**Page text**
****************

Binder

Photo by Jezael Melgoza on Unsplash

11.1. Noise attenuation#

When using speech technology in realistic environments, such as at home, office or in a car, there will invariably be also other sounds present and not only the speech sounds of desired speaker. There will be the background hum of computers and air conditioning, cars honking, other speakers, and so on. Such sounds reduces the quality of the desired signal, making it more strenuous to listen, more difficult to understand or at the worst case, it might render the speech signal unintelligible. A common feature of these sounds is however that they are independent of and uncorrelated with the desired signal. [Benesty et al., 2008]

That is, we can usually assume that such noises are additive, such that the observed signal \(y\) is the sum of the desired signal \(x\) and interfering noises \(v\), that is, \(y=x+v\). To improve the quality of the observed signal, we would like to make an estimate \( \hat x \) of the desired signal \(x\). The estimate should approximate the desired signal \( x\approx \hat x \) or conversely, we would like to minimize the distance \( d\left(x,\hat x\right) \) with some distance measure \(d(\cdot,\cdot)\).

****************

**Provided data**

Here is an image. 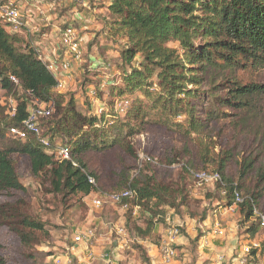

****************

**Requirements**
a. Reproduce word for word the stretch of the noise attenuation passage from "That is, we" through "distance measure \(d(\cdot,\cdot)\).".
b. Carry the passage on noise attenuation forward, picking up after its last sentence.
The material is separate from the passage on noise attenuation.

**Task responses**
a.
That is, we can usually assume that such noises are additive, such that the observed signal \(y\) is the sum of the desired signal \(x\) and interfering noises \(v\), that is, \(y=x+v\). To improve the quality of the observed signal, we would like to make an estimate \( \hat x \) of the desired signal \(x\). The estimate should approximate the desired signal \( x\approx \hat x \) or conversely, we would like to minimize the distance \( d\left(x,\hat x\right) \) with some distance measure \(d(\cdot,\cdot)\).

b.
# Initialization for all
from scipy.io import wavfile
import numpy as np
import matplotlib.pyplot as plt
import IPython.display as ipd
from helper_functions import stft, istft, halfsinewindow

fs = 44100  # Sample rate
seconds = 5  # Duration of recording
window_length_ms=30
window_step_ms=15
window_length = int(window_length_ms*fs/2000)*2
window_step_samples = int(window_step_ms*fs/1000)

windowing_function = halfsinewindow(window_length)

filename = 'sounds/enhancement_test.wav'


# read from storage
fs, data = wavfile.read(filename)
data = data[:]

ipd.display(ipd.Audio(data,rate=fs))

plt.figure(figsize=[12,6])
plt.subplot(211)
t = np.arange(0,len(data),1)/fs

plt.plot(t,data)
plt.xlabel('Time (s)')
plt.ylabel('Amplitude')
plt.title('Waveform of noisy audio')
plt.axis([0, len(data)/fs, 1.05*np.min(data), 1.05*np.max(data)])


spectrogram_matrix = stft(data,
                          fs,
                          window_length_ms=window_length_ms,
                          window_step_ms=window_step_ms,
                         windowing_function=windowing_function)
fft_length = spectrogram_matrix.shape[1]
window_count = spectrogram_matrix.shape[0]
length_in_s = window_count*window_step_ms/1000
plt.subplot(212)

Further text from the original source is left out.